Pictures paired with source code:
------------------------------------------------------------

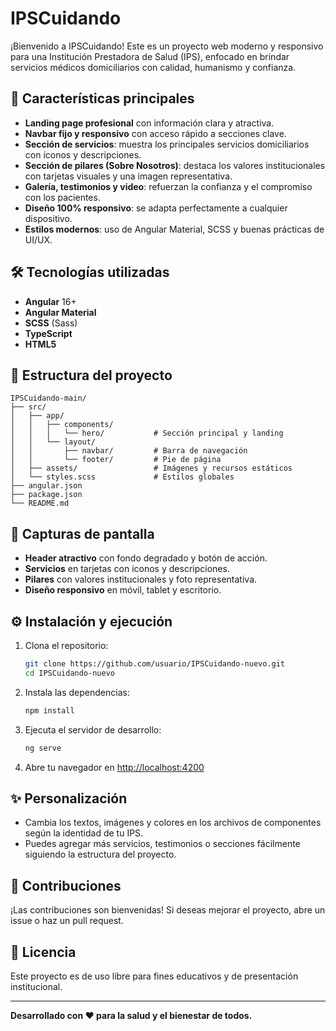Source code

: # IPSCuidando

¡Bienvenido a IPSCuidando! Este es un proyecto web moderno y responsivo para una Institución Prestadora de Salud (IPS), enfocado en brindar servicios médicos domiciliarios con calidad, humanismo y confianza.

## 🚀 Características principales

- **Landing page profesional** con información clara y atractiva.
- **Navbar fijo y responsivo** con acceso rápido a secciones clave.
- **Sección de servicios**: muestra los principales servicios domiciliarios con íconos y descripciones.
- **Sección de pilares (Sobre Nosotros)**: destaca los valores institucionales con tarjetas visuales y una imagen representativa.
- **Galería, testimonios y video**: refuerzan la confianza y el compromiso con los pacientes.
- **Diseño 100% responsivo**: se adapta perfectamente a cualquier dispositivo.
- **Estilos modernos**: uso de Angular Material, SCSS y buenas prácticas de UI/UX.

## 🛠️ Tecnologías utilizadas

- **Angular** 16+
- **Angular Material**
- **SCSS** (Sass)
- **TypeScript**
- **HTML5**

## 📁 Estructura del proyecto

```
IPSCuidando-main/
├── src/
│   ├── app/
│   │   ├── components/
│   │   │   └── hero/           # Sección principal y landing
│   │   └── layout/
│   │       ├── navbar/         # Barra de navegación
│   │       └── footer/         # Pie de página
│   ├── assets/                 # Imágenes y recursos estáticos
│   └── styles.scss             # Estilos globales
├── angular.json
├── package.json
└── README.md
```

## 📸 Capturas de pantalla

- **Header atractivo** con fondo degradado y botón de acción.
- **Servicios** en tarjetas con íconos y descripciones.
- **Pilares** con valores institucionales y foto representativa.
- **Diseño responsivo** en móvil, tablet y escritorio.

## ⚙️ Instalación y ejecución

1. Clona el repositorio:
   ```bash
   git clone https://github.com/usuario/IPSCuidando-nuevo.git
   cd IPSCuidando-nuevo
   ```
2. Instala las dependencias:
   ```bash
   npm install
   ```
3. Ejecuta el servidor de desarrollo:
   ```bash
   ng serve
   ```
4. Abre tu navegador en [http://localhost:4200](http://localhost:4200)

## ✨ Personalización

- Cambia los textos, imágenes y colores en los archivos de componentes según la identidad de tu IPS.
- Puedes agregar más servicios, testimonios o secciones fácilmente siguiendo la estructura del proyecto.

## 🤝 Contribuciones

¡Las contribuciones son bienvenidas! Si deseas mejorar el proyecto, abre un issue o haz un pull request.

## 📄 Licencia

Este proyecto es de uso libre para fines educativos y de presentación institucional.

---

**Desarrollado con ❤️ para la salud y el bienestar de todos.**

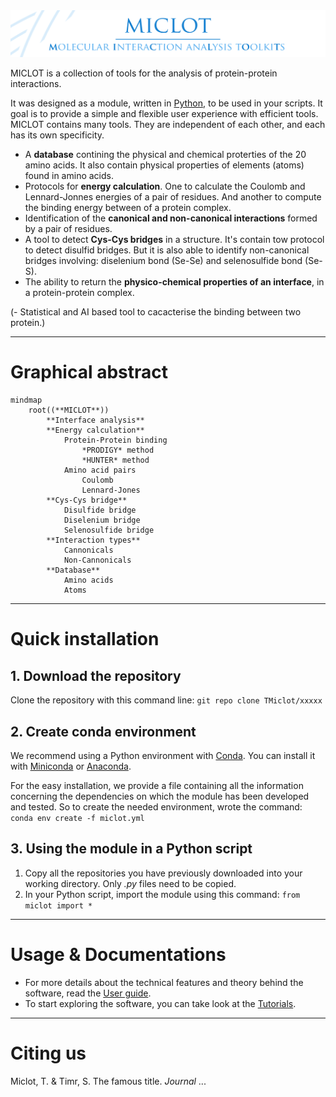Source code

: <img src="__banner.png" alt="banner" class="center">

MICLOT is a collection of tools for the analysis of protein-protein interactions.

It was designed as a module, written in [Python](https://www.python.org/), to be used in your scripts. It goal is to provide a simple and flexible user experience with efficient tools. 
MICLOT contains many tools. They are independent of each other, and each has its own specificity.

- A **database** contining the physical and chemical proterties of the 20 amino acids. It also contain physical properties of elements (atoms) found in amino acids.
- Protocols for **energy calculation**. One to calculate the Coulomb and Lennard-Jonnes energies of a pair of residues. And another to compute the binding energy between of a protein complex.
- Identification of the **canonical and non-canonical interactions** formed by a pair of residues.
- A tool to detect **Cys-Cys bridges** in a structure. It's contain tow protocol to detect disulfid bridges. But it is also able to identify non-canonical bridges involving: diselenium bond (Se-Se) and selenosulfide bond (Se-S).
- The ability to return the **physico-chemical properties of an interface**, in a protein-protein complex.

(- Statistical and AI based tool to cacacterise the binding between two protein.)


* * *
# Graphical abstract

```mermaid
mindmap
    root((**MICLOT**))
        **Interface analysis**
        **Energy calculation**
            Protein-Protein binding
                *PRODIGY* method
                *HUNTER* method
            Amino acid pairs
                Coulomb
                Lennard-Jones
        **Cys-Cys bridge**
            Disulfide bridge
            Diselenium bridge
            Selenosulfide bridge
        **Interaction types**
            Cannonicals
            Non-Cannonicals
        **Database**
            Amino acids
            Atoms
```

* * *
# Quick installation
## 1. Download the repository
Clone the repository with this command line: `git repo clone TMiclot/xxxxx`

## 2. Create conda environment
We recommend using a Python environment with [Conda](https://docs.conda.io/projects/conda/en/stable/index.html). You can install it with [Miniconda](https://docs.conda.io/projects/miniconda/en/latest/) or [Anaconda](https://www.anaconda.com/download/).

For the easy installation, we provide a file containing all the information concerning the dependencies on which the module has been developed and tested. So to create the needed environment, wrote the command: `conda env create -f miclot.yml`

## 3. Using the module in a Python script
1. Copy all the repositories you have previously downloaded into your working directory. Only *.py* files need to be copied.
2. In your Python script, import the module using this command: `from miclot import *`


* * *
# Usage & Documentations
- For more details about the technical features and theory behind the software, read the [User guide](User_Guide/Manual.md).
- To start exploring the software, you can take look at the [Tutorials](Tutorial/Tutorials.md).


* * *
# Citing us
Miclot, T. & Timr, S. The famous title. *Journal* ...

------------------------------------------------------------

=== About this task ===
Please set down every record exactly as it appears, leaving out the pictures.

=== Reply ===
Source code

: # IPSCuidando

¡Bienvenido a IPSCuidando! Este es un proyecto web moderno y responsivo para una Institución Prestadora de Salud (IPS), enfocado en brindar servicios médicos domiciliarios con calidad, humanismo y confianza.

## 🚀 Características principales

- **Landing page profesional** con información clara y atractiva.
- **Navbar fijo y responsivo** con acceso rápido a secciones clave.
- **Sección de servicios**: muestra los principales servicios domiciliarios con íconos y descripciones.
- **Sección de pilares (Sobre Nosotros)**: destaca los valores institucionales con tarjetas visuales y una imagen representativa.
- **Galería, testimonios y video**: refuerzan la confianza y el compromiso con los pacientes.
- **Diseño 100% responsivo**: se adapta perfectamente a cualquier dispositivo.
- **Estilos modernos**: uso de Angular Material, SCSS y buenas prácticas de UI/UX.

## 🛠️ Tecnologías utilizadas

- **Angular** 16+
- **Angular Material**
- **SCSS** (Sass)
- **TypeScript**
- **HTML5**

## 📁 Estructura del proyecto

```
IPSCuidando-main/
├── src/
│   ├── app/
│   │   ├── components/
│   │   │   └── hero/           # Sección principal y landing
│   │   └── layout/
│   │       ├── navbar/         # Barra de navegación
│   │       └── footer/         # Pie de página
│   ├── assets/                 # Imágenes y recursos estáticos
│   └── styles.scss             # Estilos globales
├── angular.json
├── package.json
└── README.md
```

## 📸 Capturas de pantalla

- **Header atractivo** con fondo degradado y botón de acción.
- **Servicios** en tarjetas con íconos y descripciones.
- **Pilares** con valores institucionales y foto representativa.
- **Diseño responsivo** en móvil, tablet y escritorio.

## ⚙️ Instalación y ejecución

1. Clona el repositorio:
   ```bash
   git clone https://github.com/usuario/IPSCuidando-nuevo.git
   cd IPSCuidando-nuevo
   ```
2. Instala las dependencias:
   ```bash
   npm install
   ```
3. Ejecuta el servidor de desarrollo:
   ```bash
   ng serve
   ```
4. Abre tu navegador en [http://localhost:4200](http://localhost:4200)

## ✨ Personalización

- Cambia los textos, imágenes y colores en los archivos de componentes según la identidad de tu IPS.
- Puedes agregar más servicios, testimonios o secciones fácilmente siguiendo la estructura del proyecto.

## 🤝 Contribuciones

¡Las contribuciones son bienvenidas! Si deseas mejorar el proyecto, abre un issue o haz un pull request.

## 📄 Licencia

Este proyecto es de uso libre para fines educativos y de presentación institucional.

---

**Desarrollado con ❤️ para la salud y el bienestar de todos.**

Source code

: <img src="__banner.png" alt="banner" class="center">

MICLOT is a collection of tools for the analysis of protein-protein interactions.

It was designed as a module, written in [Python](https://www.python.org/), to be used in your scripts. It goal is to provide a simple and flexible user experience with efficient tools. 
MICLOT contains many tools. They are independent of each other, and each has its own specificity.

- A **database** contining the physical and chemical proterties of the 20 amino acids. It also contain physical properties of elements (atoms) found in amino acids.
- Protocols for **energy calculation**. One to calculate the Coulomb and Lennard-Jonnes energies of a pair of residues. And another to compute the binding energy between of a protein complex.
- Identification of the **canonical and non-canonical interactions** formed by a pair of residues.
- A tool to detect **Cys-Cys bridges** in a structure. It's contain tow protocol to detect disulfid bridges. But it is also able to identify non-canonical bridges involving: diselenium bond (Se-Se) and selenosulfide bond (Se-S).
- The ability to return the **physico-chemical properties of an interface**, in a protein-protein complex.

(- Statistical and AI based tool to cacacterise the binding between two protein.)


* * *
# Graphical abstract

```mermaid
mindmap
    root((**MICLOT**))
        **Interface analysis**
        **Energy calculation**
            Protein-Protein binding
                *PRODIGY* method
                *HUNTER* method
            Amino acid pairs
                Coulomb
                Lennard-Jones
        **Cys-Cys bridge**
            Disulfide bridge
            Diselenium bridge
            Selenosulfide bridge
        **Interaction types**
            Cannonicals
            Non-Cannonicals
        **Database**
            Amino acids
            Atoms
```

* * *
# Quick installation
## 1. Download the repository
Clone the repository with this command line: `git repo clone TMiclot/xxxxx`

## 2. Create conda environment
We recommend using a Python environment with [Conda](https://docs.conda.io/projects/conda/en/stable/index.html). You can install it with [Miniconda](https://docs.conda.io/projects/miniconda/en/latest/) or [Anaconda](https://www.anaconda.com/download/).

For the easy installation, we provide a file containing all the information concerning the dependencies on which the module has been developed and tested. So to create the needed environment, wrote the command: `conda env create -f miclot.yml`

## 3. Using the module in a Python script
1. Copy all the repositories you have previously downloaded into your working directory. Only *.py* files need to be copied.
2. In your Python script, import the module using this command: `from miclot import *`


* * *
# Usage & Documentations
- For more details about the technical features and theory behind the software, read the [User guide](User_Guide/Manual.md).
- To start exploring the software, you can take look at the [Tutorials](Tutorial/Tutorials.md).


* * *
# Citing us
Miclot, T. & Timr, S. The famous title. *Journal* ...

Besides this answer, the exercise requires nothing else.